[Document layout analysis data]

== Segment start ==

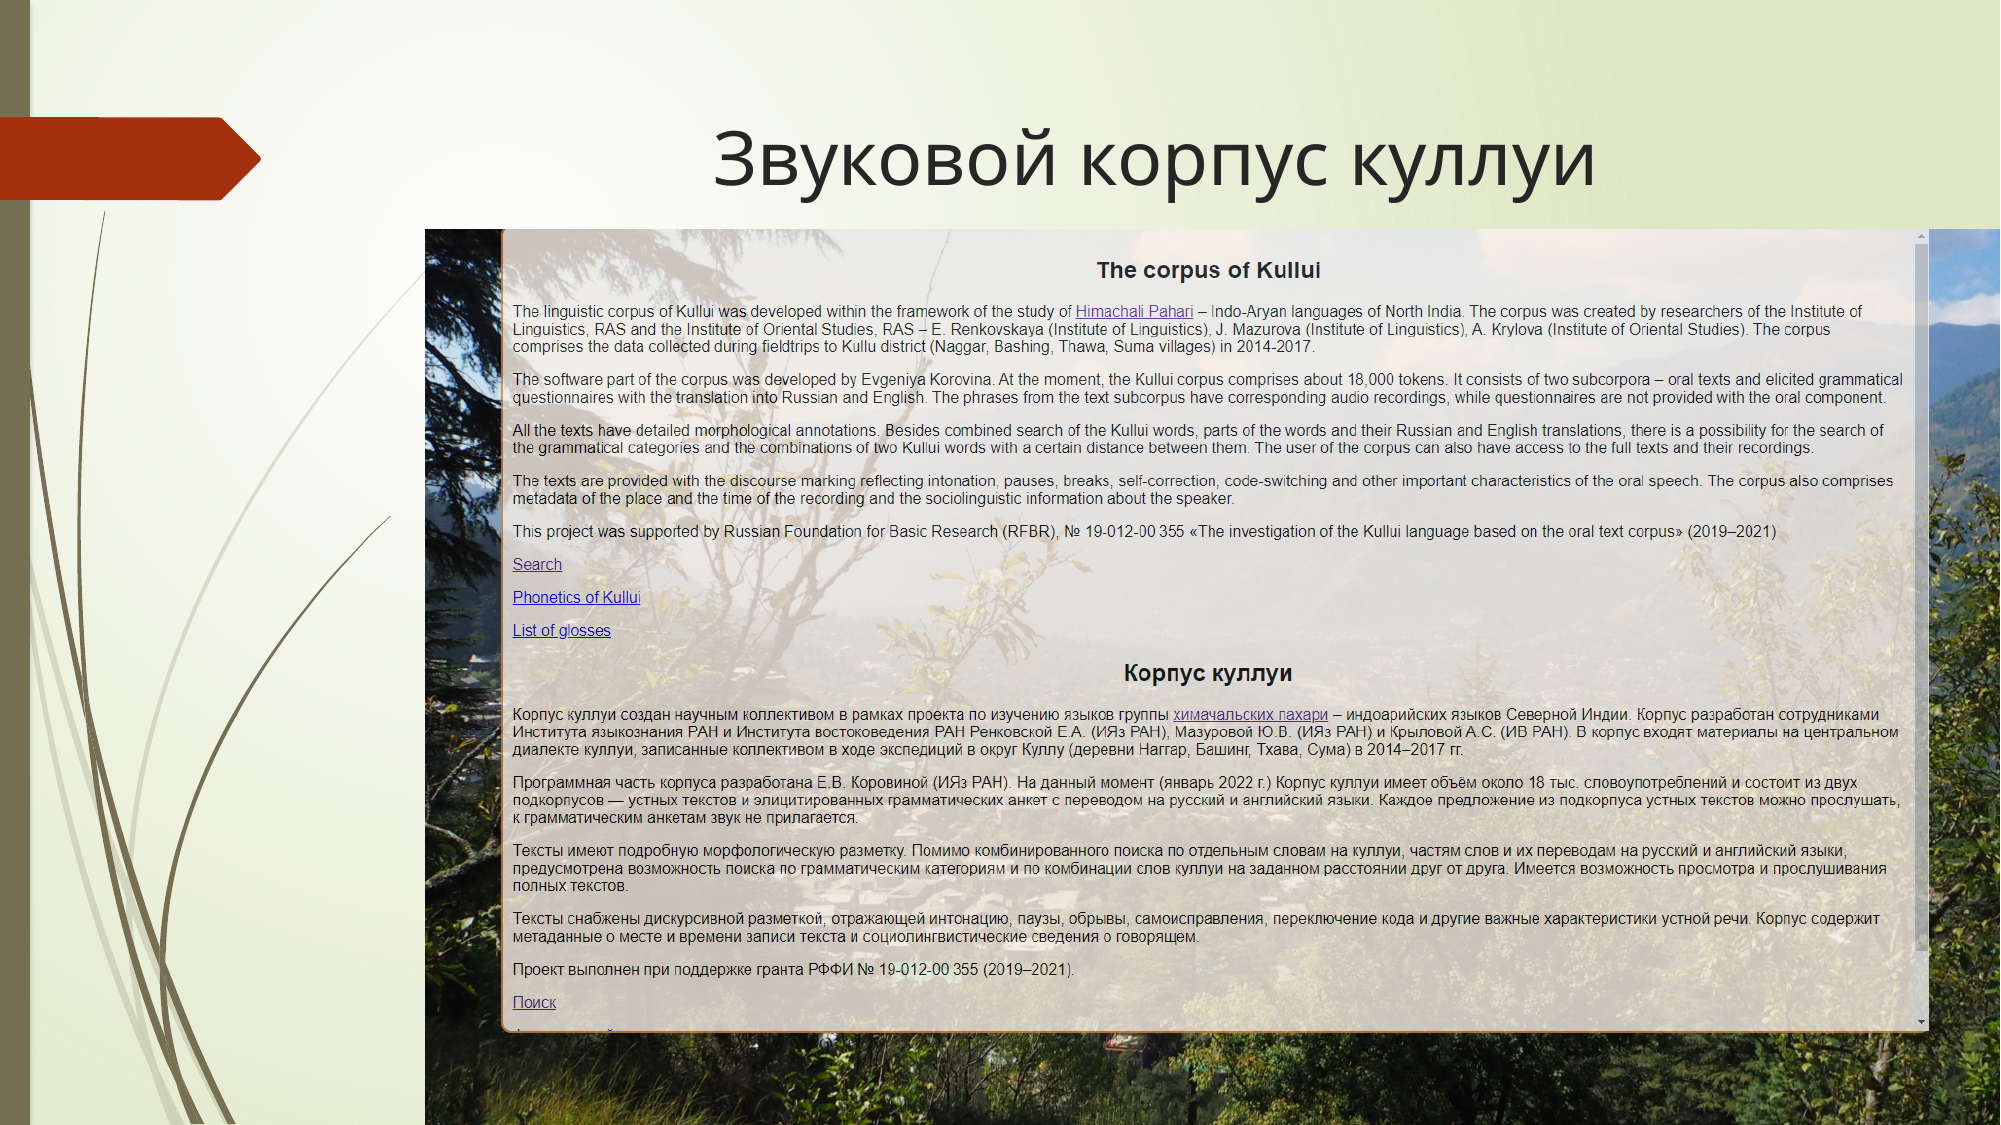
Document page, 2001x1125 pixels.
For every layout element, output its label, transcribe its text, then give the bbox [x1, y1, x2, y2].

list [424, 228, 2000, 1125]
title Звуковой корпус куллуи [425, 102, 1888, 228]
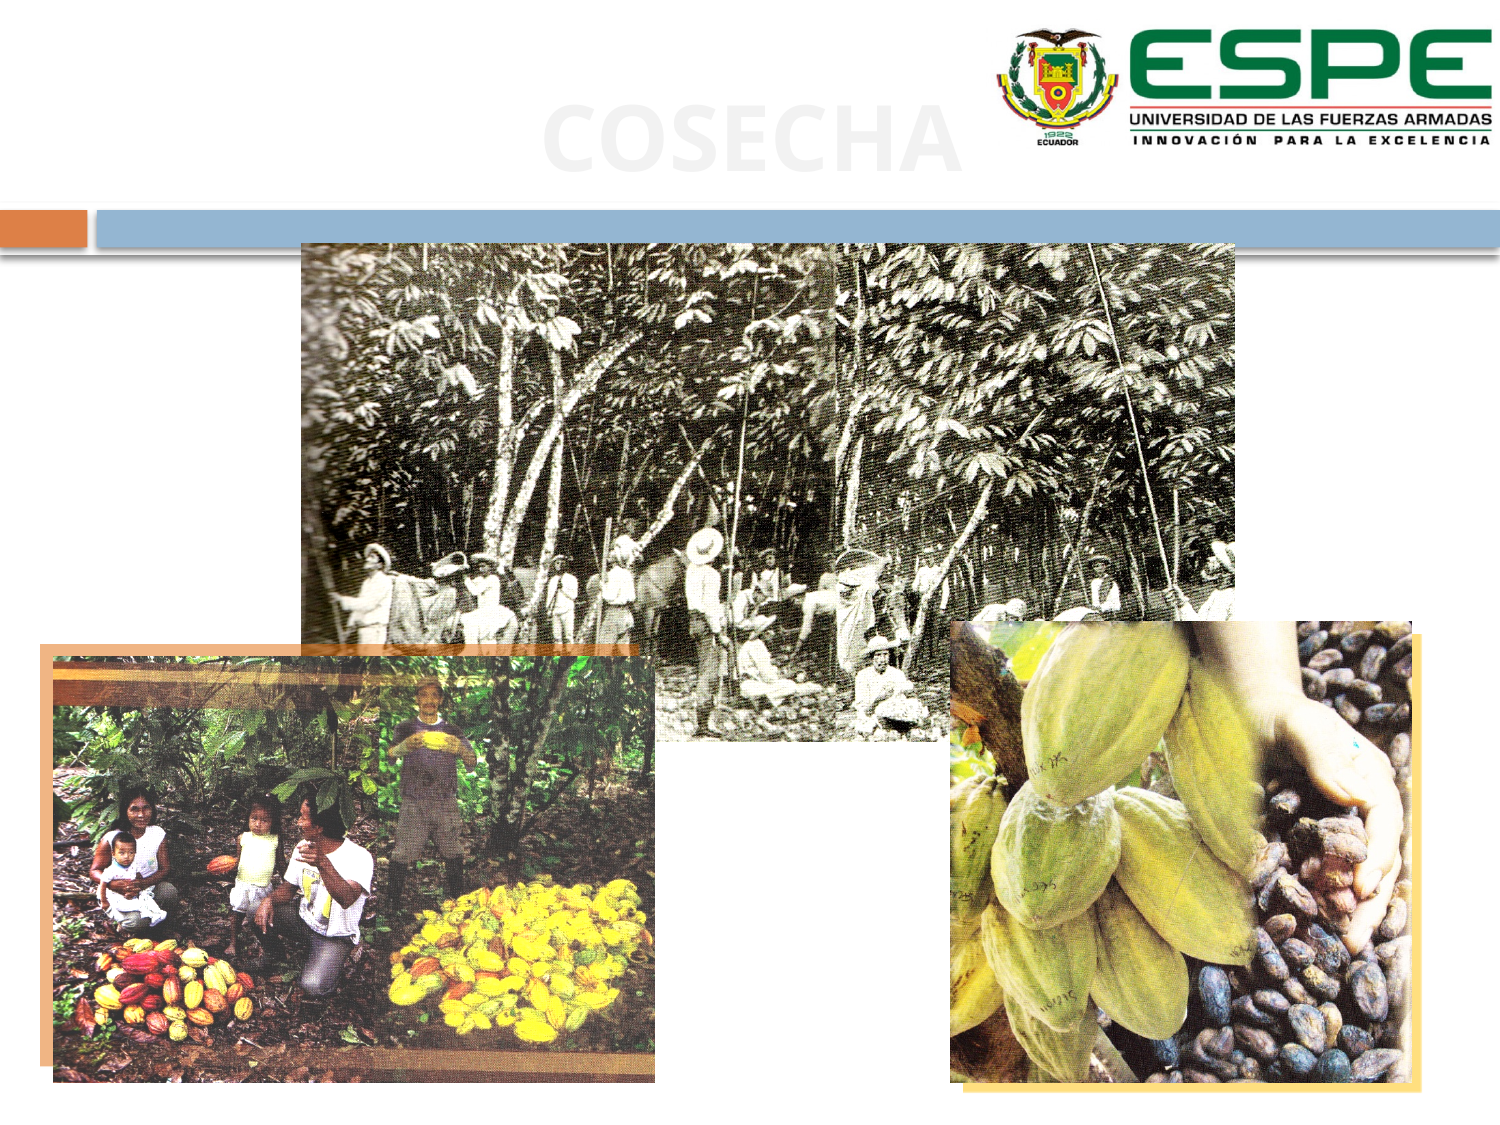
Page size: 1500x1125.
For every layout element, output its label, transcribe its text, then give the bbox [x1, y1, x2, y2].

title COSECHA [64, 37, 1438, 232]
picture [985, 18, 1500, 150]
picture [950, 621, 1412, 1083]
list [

== Segment end ==

• **Exercise objective**: Reproduce each entry above word for word. Pictures are not part of the copy.

• **Exercise output**:
Document page, 2001x1125 pixels.
For every layout element, output its label, transcribe its text, then give the bbox [x1, y1, x2, y2].

list [424, 228, 2000, 1125]
title Звуковой корпус куллуи [425, 102, 1888, 228]
Page size: 1500x1125.
For every layout element, output its label, transcribe its text, then give the bbox [x1, y1, x2, y2].

title COSECHA [64, 37, 1438, 232]
picture [985, 18, 1500, 150]
picture [950, 621, 1412, 1083]
list [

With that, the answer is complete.